• TEXT SECTION:

*** Begin section ***

Like Mr. FitzPatrick, Mr. Braimah talks about the importance of retraining the formerly enslaved people he’s brought to freedom. They need rehabilitation, they need attention and kindness, they need survival skills, and they need a way to earn money to support themselves. They have to be able to rejoin life in new ways; if they go back to their old ways, with inadequate support, money, hope, and love, they will end up once again enslaved.
Again like Mr. FitzPatrick, Mr. Braimah said that the good he is able to accomplish outweighs the pain of the situations that he has not — or at least not yet — been able to fix.
So let’s get back to Passover.
There are videos on Free the Slaves’ website, www.freetheslaves.net, made specifically for Jews, and some made even more specifically for Conservative Jews. (The main difference is the resources at the end, which are specifically aimed at the movement’s members, Rabbi Orenstein said.)
She’s sanguine about being able to end slavery, and she thinks that for once, it’s best not to start at home. That’s not where the worse need is. “When I look at the slavery problem in the world today, I am not primarily worked up about the United States,” she said. “I applaud the people who say, ‘I want to do this work in my own backyard,’ but I have put most of my energy into Free the Slaves, which works where slavery is most rampant. If we wipe it out in those populations, if we address the problem where it is biggest, then we can move on from there to eliminate it entirely.”

*** End section ***

• DATA EXCERPTS:
*** Begin section ***

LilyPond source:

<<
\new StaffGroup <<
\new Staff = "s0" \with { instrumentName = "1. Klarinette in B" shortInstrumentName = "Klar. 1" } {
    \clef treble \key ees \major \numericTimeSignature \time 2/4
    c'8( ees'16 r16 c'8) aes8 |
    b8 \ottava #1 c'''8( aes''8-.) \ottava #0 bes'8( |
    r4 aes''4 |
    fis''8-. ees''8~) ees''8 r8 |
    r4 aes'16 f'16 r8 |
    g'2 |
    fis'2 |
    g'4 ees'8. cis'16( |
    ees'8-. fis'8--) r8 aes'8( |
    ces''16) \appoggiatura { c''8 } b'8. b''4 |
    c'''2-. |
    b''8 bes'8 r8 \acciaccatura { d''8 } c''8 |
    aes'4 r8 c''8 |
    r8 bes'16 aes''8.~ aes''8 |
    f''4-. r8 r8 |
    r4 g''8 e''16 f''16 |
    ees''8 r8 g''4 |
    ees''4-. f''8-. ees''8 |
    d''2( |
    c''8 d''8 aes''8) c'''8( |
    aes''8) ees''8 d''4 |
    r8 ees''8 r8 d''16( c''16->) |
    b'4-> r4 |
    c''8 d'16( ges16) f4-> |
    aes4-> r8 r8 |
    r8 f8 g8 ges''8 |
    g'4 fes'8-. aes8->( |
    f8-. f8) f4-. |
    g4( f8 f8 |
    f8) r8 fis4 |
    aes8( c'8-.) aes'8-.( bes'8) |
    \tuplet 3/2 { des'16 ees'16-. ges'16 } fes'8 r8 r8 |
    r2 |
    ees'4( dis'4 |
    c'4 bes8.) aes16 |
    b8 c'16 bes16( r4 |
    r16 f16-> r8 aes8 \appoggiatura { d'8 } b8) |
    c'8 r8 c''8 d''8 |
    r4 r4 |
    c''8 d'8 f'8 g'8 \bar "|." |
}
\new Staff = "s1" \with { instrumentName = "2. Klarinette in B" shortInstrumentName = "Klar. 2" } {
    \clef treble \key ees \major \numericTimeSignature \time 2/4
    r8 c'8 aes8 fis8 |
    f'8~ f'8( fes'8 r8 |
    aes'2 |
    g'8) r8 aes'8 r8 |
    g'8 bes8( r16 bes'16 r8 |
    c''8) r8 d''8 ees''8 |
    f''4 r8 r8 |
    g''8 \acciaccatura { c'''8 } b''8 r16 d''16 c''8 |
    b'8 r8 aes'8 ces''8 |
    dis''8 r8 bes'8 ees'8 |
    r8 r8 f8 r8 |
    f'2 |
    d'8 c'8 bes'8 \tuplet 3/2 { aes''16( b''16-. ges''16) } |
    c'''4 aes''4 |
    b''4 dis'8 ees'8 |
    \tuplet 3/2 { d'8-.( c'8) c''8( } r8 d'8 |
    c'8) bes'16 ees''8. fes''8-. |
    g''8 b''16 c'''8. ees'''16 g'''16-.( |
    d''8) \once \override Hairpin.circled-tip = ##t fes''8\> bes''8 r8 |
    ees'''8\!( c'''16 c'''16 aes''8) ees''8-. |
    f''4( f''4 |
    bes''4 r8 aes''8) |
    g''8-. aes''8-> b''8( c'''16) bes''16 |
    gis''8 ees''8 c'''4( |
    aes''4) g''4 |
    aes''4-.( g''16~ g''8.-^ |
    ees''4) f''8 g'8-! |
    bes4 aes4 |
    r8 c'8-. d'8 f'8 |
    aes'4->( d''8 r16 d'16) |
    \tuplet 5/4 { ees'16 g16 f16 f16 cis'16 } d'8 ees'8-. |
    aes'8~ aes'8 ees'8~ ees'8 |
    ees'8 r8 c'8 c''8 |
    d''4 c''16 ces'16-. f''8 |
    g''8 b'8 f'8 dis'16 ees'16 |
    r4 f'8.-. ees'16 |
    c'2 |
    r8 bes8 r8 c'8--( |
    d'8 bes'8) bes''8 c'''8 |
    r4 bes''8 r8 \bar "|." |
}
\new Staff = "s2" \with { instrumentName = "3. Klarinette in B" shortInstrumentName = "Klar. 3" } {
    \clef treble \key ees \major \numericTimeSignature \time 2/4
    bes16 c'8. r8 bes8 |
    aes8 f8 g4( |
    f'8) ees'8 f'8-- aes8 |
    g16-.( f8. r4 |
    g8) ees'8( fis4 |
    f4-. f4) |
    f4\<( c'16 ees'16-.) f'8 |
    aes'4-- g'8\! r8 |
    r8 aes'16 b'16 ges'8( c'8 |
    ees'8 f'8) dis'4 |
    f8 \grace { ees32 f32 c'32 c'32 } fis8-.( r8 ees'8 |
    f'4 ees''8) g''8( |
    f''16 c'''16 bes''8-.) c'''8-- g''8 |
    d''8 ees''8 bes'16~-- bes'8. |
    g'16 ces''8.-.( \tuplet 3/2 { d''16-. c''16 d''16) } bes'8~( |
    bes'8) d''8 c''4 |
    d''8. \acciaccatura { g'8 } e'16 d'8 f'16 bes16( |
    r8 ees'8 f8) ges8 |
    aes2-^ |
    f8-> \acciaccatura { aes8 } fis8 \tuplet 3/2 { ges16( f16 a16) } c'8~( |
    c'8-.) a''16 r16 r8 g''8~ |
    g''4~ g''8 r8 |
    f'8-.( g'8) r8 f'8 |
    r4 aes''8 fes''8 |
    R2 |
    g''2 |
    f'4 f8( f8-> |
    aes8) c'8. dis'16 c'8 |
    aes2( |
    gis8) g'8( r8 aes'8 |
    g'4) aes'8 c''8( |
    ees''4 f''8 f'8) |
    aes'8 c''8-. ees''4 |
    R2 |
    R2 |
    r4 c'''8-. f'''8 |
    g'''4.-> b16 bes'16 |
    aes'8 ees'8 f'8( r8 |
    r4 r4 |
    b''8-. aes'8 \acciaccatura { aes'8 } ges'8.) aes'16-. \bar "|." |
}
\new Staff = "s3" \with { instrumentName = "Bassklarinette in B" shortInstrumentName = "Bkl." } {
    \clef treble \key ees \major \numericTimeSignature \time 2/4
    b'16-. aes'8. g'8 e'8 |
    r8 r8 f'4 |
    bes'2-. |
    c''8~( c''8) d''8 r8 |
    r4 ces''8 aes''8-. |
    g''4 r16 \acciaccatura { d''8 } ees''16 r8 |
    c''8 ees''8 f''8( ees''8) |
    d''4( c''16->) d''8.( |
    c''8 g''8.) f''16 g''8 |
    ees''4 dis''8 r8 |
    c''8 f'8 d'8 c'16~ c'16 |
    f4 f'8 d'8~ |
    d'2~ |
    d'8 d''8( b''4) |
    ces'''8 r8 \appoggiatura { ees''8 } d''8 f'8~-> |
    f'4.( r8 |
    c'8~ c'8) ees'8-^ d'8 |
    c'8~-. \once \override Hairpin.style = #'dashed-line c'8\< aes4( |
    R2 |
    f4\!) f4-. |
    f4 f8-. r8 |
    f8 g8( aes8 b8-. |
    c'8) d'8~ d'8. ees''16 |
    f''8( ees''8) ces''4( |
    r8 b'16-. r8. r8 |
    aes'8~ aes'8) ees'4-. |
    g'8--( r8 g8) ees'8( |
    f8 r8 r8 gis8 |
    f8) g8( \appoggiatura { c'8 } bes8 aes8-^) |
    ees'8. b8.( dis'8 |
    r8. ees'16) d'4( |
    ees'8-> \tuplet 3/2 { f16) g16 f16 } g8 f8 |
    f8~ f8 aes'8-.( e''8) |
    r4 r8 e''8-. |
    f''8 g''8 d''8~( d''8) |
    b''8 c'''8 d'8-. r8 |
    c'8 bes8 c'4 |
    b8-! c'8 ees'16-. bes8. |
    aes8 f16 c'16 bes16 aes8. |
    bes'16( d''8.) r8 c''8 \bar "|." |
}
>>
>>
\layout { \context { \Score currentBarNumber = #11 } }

*** End section ***

• TASKS TO CARRY OUT:
1. In the excerpt, from the part that opens with the words containing "So let’s get" through the part that closes with "Rabbi Orenstein said.)", could you change "videos" to "short films" and give that part again?
2. According to the excerpt, are these statements true? Answer yes or no for each and quote the deciding words. (a) Rabbi Orenstein says the main difference among the versions made for different audiences is the resources at the end. (b) Rabbi Orenstein believes the work against slavery should begin at home. (c) Mr. Braimah says the pain of the situations he has not fixed outweighs the good he accomplishes.
3. What website address does the excerpt give for Free the Slaves?
None of the items are needed here.

• ANSWERS BELOW:
1.
So let’s get back to Passover.
There are short films on Free the Slaves’ website, www.freetheslaves.net, made specifically for Jews, and some made even more specifically for Conservative Jews. (The main difference is the resources at the end, which are specifically aimed at the movement’s members, Rabbi Orenstein said.)

2.
(a) Yes: "The main difference is the resources at the end, which are specifically aimed at the movement’s members, Rabbi Orenstein said."
(b) No: "she thinks that for once, it’s best not to start at home."
(c) No: "the good he is able to accomplish outweighs the pain of the situations that he has not — or at least not yet — been able to fix."

3. www.freetheslaves.net